Play Wordle as normal when you’re starting out and make a guess. Then, using the clues gleaned from your first guess, ask Google for some suggestions. Let’s say you went with “PIANO” to start things off, and the P and I happen to be in the right spot. You can search “five-letter words that start with PI” and you’ll get a bunch of lists in your results. You can re-jigger that search around whatever clues you get — “five letter words with A and Y in them” or “five letter words ending in OY,” for example — and most of the time your search results will lead to helpful destinations.
For my own Wordle good times, those kinds of searches undermine the fun that Wordle offers and the satisfaction of solving its puzzle. But not everyone is wired the same way! Just remember: There’s no wrong way to play this or any other game, and there’s no shame at all in looking for help, whatever your reasons might be.
5. Screenshot and alt-text your shares
This isn’t so much a tip for playing Wordle better as it is some advice for participating in the community and online watercooler chatter that’s unfolded around the game so far. Wardle’s “Share” feature copies a spoiler-free results page to your clipboard as emojis laid out in a grid for you to paste into a post on your social platform of choice.

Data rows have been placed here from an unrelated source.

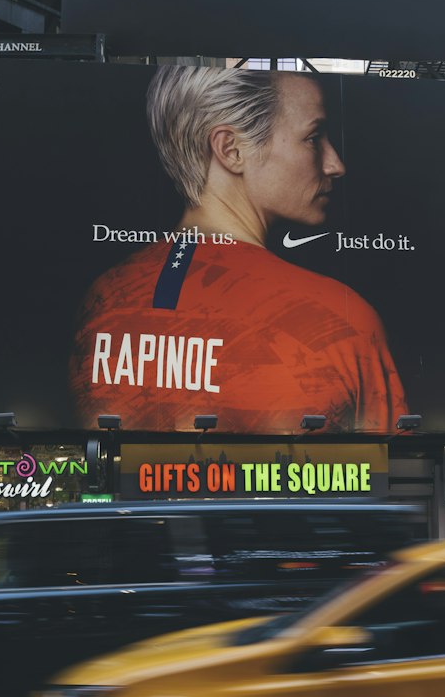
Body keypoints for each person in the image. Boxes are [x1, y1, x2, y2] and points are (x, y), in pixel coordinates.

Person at [69, 68, 408, 433]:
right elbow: (386, 468)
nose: (335, 164)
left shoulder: (105, 297)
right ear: (231, 150)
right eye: (313, 138)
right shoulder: (338, 320)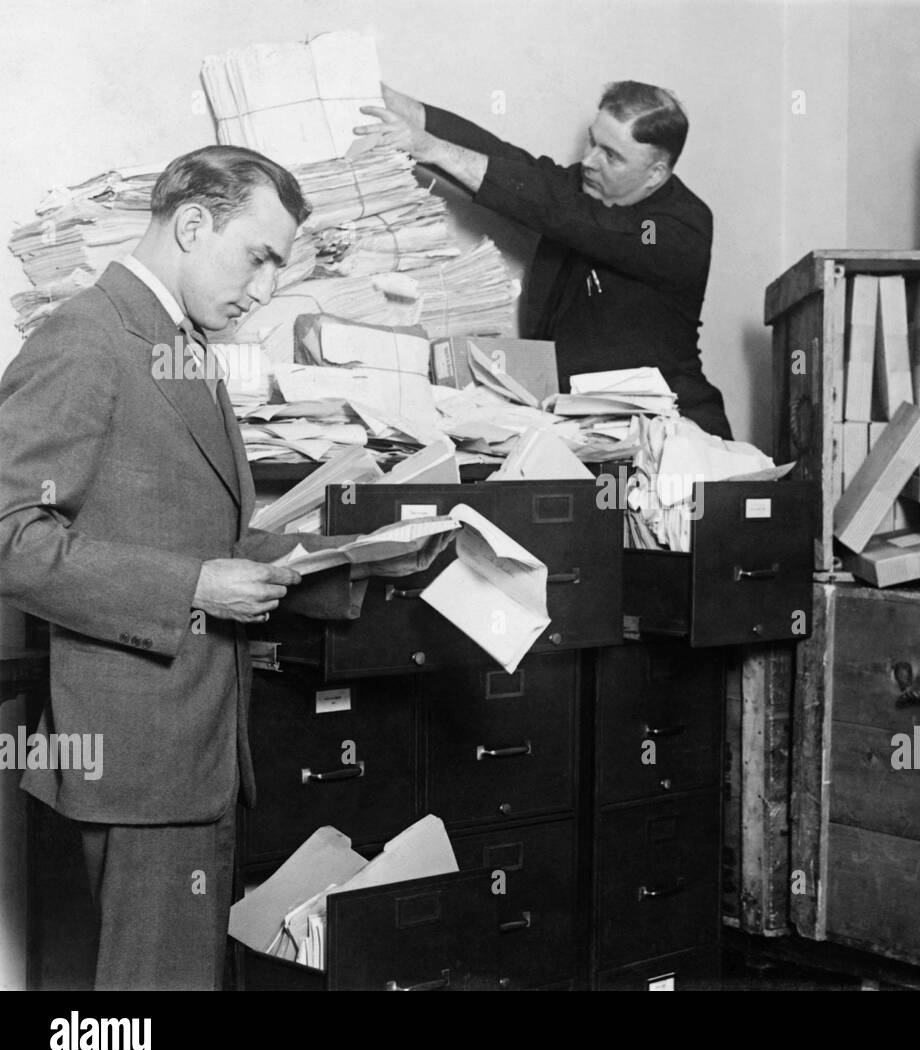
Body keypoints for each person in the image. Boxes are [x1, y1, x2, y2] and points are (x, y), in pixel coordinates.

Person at [0, 145, 434, 990]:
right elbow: (7, 534)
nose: (268, 287)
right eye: (261, 256)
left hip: (190, 759)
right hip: (136, 769)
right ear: (193, 225)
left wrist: (357, 560)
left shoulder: (176, 342)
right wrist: (191, 588)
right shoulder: (86, 338)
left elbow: (196, 533)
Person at [357, 80, 734, 439]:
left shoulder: (678, 228)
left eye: (612, 156)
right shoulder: (587, 191)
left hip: (678, 433)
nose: (588, 161)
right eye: (592, 142)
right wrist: (398, 105)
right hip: (591, 428)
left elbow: (566, 214)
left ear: (655, 174)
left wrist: (431, 149)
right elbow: (513, 164)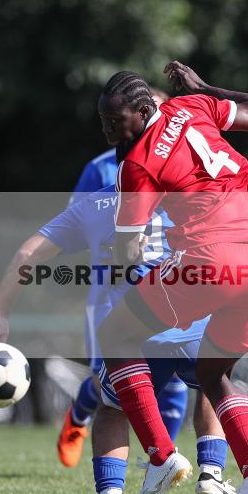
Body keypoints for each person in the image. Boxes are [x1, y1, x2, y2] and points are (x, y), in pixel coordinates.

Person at [0, 185, 236, 494]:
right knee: (213, 386)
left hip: (135, 330)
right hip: (193, 321)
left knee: (113, 409)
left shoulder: (93, 205)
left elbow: (28, 255)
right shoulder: (192, 193)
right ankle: (211, 474)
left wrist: (1, 312)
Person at [94, 62, 248, 494]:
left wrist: (126, 255)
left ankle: (161, 457)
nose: (109, 131)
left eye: (116, 122)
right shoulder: (192, 105)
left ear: (143, 110)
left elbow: (126, 248)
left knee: (115, 335)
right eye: (103, 121)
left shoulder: (137, 163)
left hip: (208, 259)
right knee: (213, 374)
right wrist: (204, 86)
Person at [58, 89, 188, 469]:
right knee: (108, 381)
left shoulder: (180, 163)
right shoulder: (101, 167)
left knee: (173, 376)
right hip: (111, 290)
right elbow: (75, 225)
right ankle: (79, 415)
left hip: (164, 283)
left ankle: (158, 463)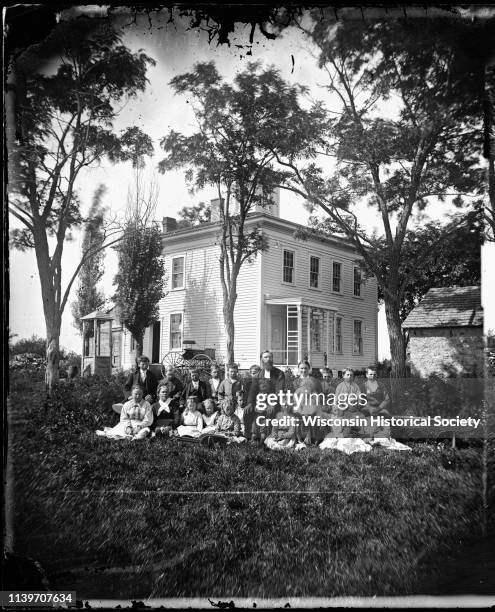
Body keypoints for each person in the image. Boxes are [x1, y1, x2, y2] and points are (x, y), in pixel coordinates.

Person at [246, 351, 286, 418]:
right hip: (260, 402)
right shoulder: (257, 375)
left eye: (270, 357)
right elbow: (252, 392)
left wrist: (272, 404)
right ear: (261, 360)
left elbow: (279, 390)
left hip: (275, 403)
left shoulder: (279, 374)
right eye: (265, 357)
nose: (268, 359)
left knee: (270, 413)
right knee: (247, 413)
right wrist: (250, 404)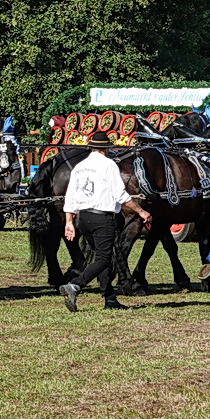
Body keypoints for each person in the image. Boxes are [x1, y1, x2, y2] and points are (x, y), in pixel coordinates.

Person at [59, 131, 153, 312]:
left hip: (84, 218)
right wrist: (141, 211)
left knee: (101, 258)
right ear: (106, 148)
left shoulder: (79, 167)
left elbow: (70, 195)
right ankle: (75, 286)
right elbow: (120, 194)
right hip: (102, 217)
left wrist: (69, 222)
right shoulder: (109, 165)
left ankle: (110, 298)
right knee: (105, 259)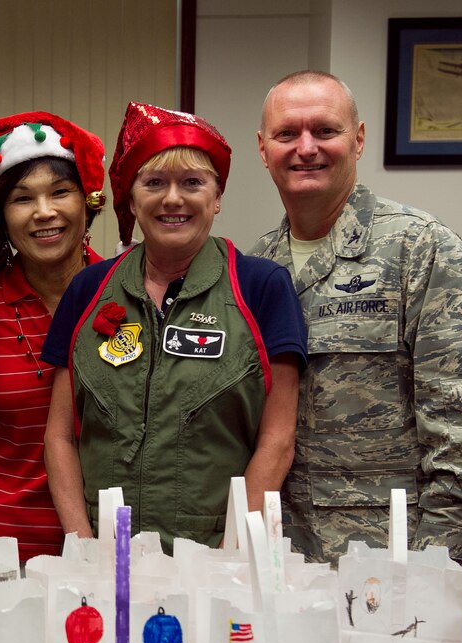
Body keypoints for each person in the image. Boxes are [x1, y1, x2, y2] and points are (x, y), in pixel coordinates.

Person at [252, 70, 462, 582]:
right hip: (279, 562)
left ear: (358, 139)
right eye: (287, 133)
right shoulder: (254, 269)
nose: (306, 148)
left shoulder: (421, 251)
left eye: (325, 131)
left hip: (392, 563)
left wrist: (428, 567)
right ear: (263, 148)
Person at [42, 103, 307, 550]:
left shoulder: (261, 287)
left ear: (217, 197)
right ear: (131, 197)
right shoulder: (89, 289)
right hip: (106, 553)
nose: (172, 199)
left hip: (215, 555)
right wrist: (82, 545)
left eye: (192, 183)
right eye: (154, 183)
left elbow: (277, 440)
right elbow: (59, 435)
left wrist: (231, 555)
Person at [0, 112, 106, 561]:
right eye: (23, 198)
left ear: (88, 202)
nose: (44, 212)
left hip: (115, 541)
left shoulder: (126, 293)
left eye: (60, 192)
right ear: (2, 219)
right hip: (4, 543)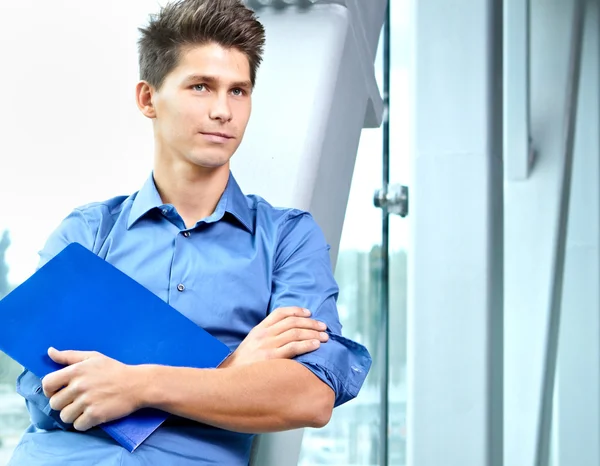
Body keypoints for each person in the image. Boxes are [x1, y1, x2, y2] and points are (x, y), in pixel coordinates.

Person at [8, 0, 371, 465]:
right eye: (201, 86)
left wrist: (137, 384)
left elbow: (309, 398)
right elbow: (46, 388)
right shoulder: (88, 232)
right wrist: (230, 369)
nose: (223, 110)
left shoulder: (286, 239)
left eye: (238, 91)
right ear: (147, 99)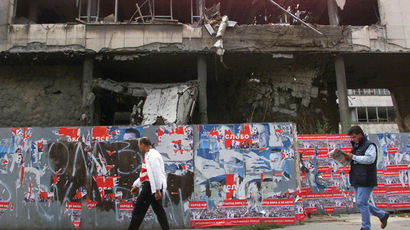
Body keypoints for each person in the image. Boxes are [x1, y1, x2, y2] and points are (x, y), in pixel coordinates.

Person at [343, 126, 389, 230]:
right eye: (351, 138)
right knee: (360, 201)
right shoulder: (356, 146)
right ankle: (382, 215)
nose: (353, 139)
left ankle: (366, 227)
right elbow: (356, 158)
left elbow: (370, 159)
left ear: (360, 134)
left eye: (354, 137)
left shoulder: (369, 145)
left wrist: (353, 157)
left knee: (361, 202)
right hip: (356, 177)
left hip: (366, 177)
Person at [128, 137, 170, 230]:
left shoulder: (152, 155)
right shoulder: (148, 155)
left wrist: (157, 190)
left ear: (143, 144)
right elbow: (147, 174)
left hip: (151, 187)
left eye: (139, 145)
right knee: (159, 212)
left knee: (138, 211)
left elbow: (156, 173)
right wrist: (136, 185)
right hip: (152, 186)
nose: (139, 148)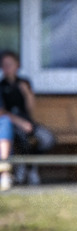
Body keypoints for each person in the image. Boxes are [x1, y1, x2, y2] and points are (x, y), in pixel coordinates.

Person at [0, 49, 55, 186]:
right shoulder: (1, 86)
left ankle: (30, 166)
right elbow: (1, 112)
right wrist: (20, 122)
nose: (7, 68)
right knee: (22, 138)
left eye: (10, 64)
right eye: (4, 65)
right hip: (12, 124)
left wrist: (27, 93)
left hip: (28, 122)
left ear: (17, 65)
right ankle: (22, 170)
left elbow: (30, 109)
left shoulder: (24, 83)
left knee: (47, 139)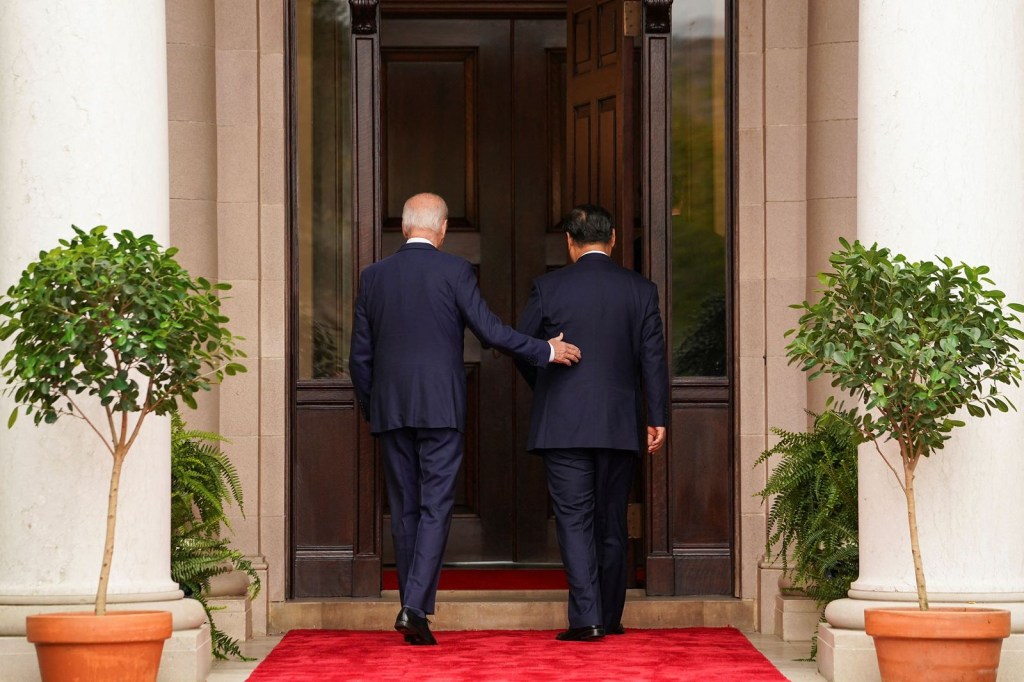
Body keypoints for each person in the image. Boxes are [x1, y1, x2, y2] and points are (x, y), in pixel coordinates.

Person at [348, 192, 581, 646]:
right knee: (435, 505)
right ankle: (414, 607)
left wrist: (372, 407)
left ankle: (412, 606)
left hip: (391, 410)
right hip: (440, 407)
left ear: (404, 226)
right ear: (443, 229)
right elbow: (490, 331)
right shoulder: (454, 270)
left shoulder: (373, 276)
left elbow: (360, 356)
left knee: (405, 508)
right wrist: (546, 349)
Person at [515, 203, 669, 642]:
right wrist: (655, 416)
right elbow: (652, 360)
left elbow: (522, 346)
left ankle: (587, 619)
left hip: (563, 424)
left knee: (574, 519)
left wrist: (548, 383)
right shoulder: (641, 290)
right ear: (614, 238)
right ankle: (612, 614)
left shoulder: (549, 287)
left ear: (569, 241)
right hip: (621, 424)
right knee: (612, 519)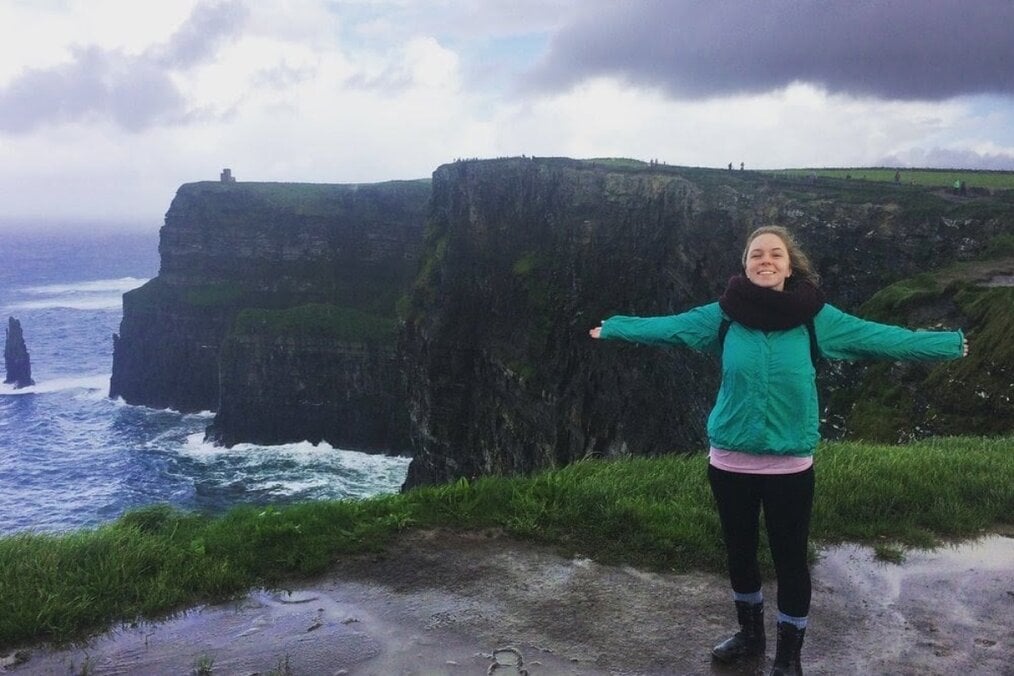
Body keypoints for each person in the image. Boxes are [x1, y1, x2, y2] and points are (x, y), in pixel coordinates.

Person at [588, 226, 966, 675]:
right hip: (730, 460)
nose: (765, 261)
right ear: (745, 266)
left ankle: (789, 655)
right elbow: (669, 328)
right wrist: (615, 327)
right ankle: (751, 637)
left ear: (790, 265)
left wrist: (947, 344)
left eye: (775, 254)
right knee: (740, 552)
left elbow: (880, 338)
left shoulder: (815, 318)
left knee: (790, 558)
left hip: (789, 464)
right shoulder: (723, 316)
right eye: (756, 255)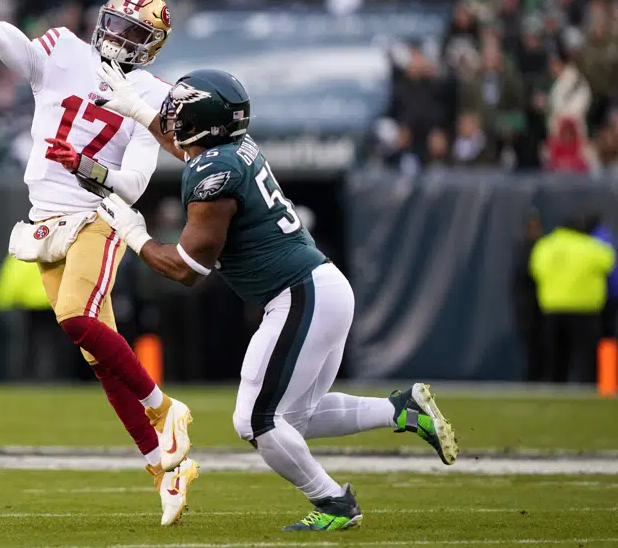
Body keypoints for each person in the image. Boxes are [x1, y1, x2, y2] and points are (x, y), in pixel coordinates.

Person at [92, 66, 458, 532]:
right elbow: (190, 151)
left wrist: (133, 234)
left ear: (206, 121)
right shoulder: (226, 152)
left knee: (257, 421)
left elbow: (187, 268)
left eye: (179, 111)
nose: (171, 117)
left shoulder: (215, 170)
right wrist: (140, 111)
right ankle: (401, 409)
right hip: (317, 288)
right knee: (295, 416)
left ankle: (333, 501)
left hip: (298, 295)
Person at [0, 0, 195, 526]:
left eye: (133, 34)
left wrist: (88, 167)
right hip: (45, 216)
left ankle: (165, 407)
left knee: (74, 317)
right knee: (97, 357)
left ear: (151, 48)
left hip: (97, 216)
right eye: (115, 25)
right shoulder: (61, 50)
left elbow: (132, 185)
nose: (117, 39)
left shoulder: (154, 96)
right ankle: (164, 466)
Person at [530, 214, 616, 383]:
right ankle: (589, 387)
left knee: (557, 356)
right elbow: (609, 262)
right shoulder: (591, 246)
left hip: (553, 308)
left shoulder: (545, 246)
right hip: (586, 309)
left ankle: (555, 388)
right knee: (587, 356)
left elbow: (536, 270)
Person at [514, 209, 547, 381]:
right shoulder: (523, 249)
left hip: (544, 306)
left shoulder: (544, 247)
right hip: (528, 307)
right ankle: (532, 380)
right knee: (532, 347)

There’s just one problem with that: Not everyone on social media can physically see the posts, and screen readers aren’t the best at making emoji aurally legible. What I do instead is paste the Share content into an empty Twitter post and then screenshot just that part of the screen (Mac users can do this natively; as a Windows user, the open-source app Greenshot is my go-to). Then I delete the results from my draft post and drop in the screenshot, which (on Twitter, at least) supports the addition of screen reader-friendly alt-text.
You should be adding alt-text any time you’re posting a screenshot on Twitter. But it’s especially useful for sharing inherently visual Wordle results.
6. Use the same browser every day
There’s no sign-in for Wordle; it tracks your ongoing progress using cookies. So if continuity is important — the game automatically tracks how many times you’ve played and how many rounds it took you each time — you’ll want to make sure you’re using the same computer/device and browser to play every day. You’ll also want to avoid playing in Incognito/Private browser windows.
Likewise, if you regularly clear out cookies or you’ve automated the clearing of cookies, you may want to create an exception for Wordle‘s cookies if you don’t want to lose its built-in performance tracking.
7. Don’t overlook the gear icon
Wordle is incredibly self-explanatory and simple to pick up and play. But! There is a settings page, and you can change a few things about your playing experience in there. I’m a big fan of the Dark Theme, which replaces the all-white background with an all-black background.
There’s also Hard Mode, which requires every guess to account for the clues you’ve picked up so far. If you’ve got three letters figured out, you’ll have to use all of those letters in subsequent guesses. That’s a good practice anyway for solving a Wordle in as few rounds as possible. But Hard Mode makes it a requirement. A separate Color Blind Mode is also one of the options, and its use of high-contrast colors can be easier to read for that subset of players.
8. Don’t let anyone tell you how to play
This advice really applies to any big game of the moment: However you choose to play, it’s the right way. Don’t let social media trolls discourage you from sharing your favorite tips, preferred starting words, or whatever else. Trolls gonna troll. Just enjoy the game, block the idiots, and get on with your day.
One caveat, though: There’s no defense for spoiling the day’s puzzle. Wordle‘s results sharing feature is great exactly because it communicates everything any fellow player would need to know about your successes or failures without giving away the whole game. Let people have their fun.